The Hôtel Saint-Marc is fully in keeping with the neoclassical movement that dominated the second half of the French 18th century, marked by a return to the pure forms of Greco-Roman antiquity. Its architectural approach was nonetheless original: whereas most Bordeaux town houses of the period favoured the street façade as a social showcase, here the courtyard of honour and the garden were the two focal points of the composition, with the building serving as a link between the urban space and the interior landscape.

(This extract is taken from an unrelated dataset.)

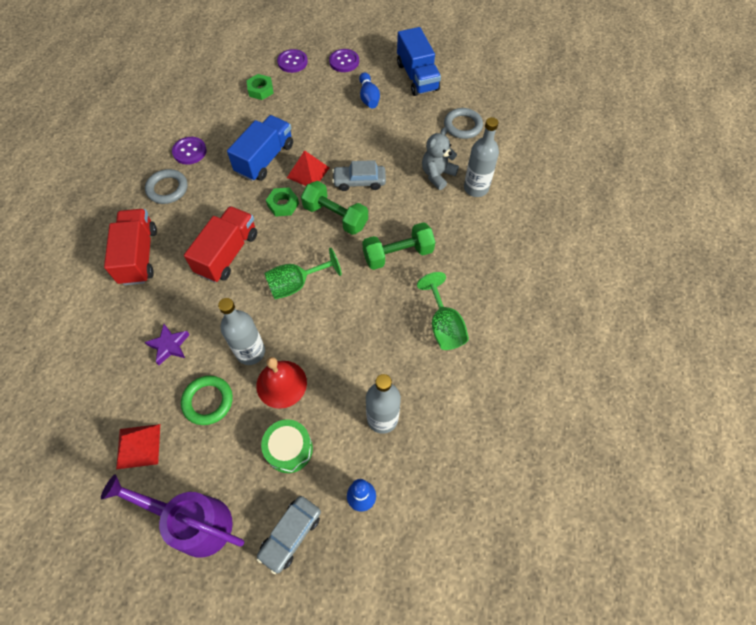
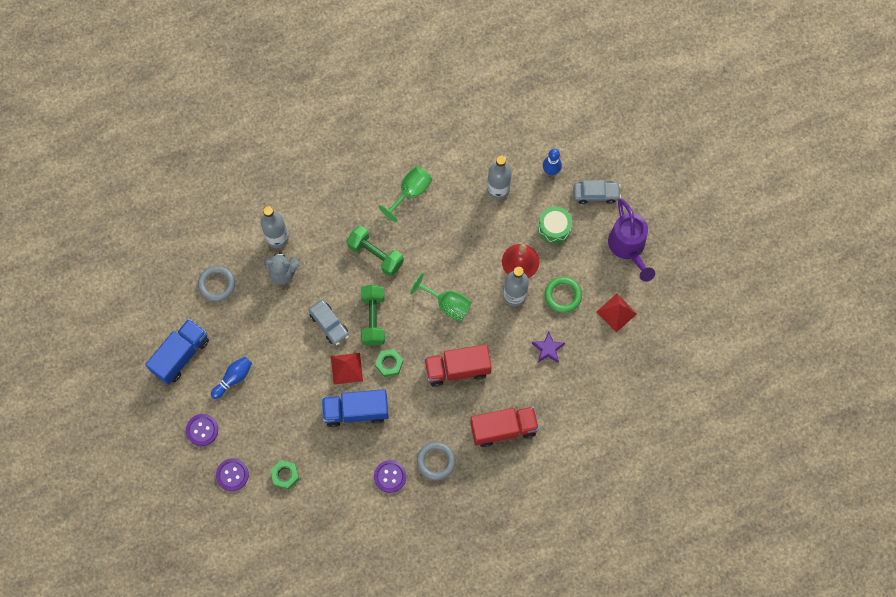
camera: 125 degrees left, 10 degrees up
(139, 256) = (503, 429): red truck -> red truck turned 150 degrees counterclockwise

The most spectacular feature is undoubtedly the courtyard entrance porch: circular in plan, semi-engaged in the mass of the building, it is topped by a dressed stone dome supported by ten columns - four entirely free-standing, six engaged in the structure. This arrangement is reminiscent of the rotunda vestibules of the great Parisian hotels, but it amplifies the effect by using a stone dome, a noble material requiring remarkable technical mastery. The overall effect is reminiscent of a miniaturised version of the Pantheon, adapted to the domestic scale and to the specific programme of a picture gallery. On the garden side, the façade adopts a more severe, Templar style: four free-standing columns support a classical entablature, forming a colonnade reminiscent of ancient propylaea. The building is raised by five steps, accentuating the podium effect and underlining the quasi-sacred vocation of the site - a temple to art before its time. The vaulted basement, entirely given over to servile functions (kitchens, pantries), reveals a classically rigorous organisation of spaces, where the social hierarchy is literally expressed in terms of architectural verticality.
Ancien Hôtel Saint-Marc is located in Bordeaux, Gironde department, Nouvelle-Aquitaine region, France.
Ancien Hôtel Saint-Marc dates back to a period built during the Renaissance (16th century).
Ancien Hôtel Saint-Marc is currently closed to visitors.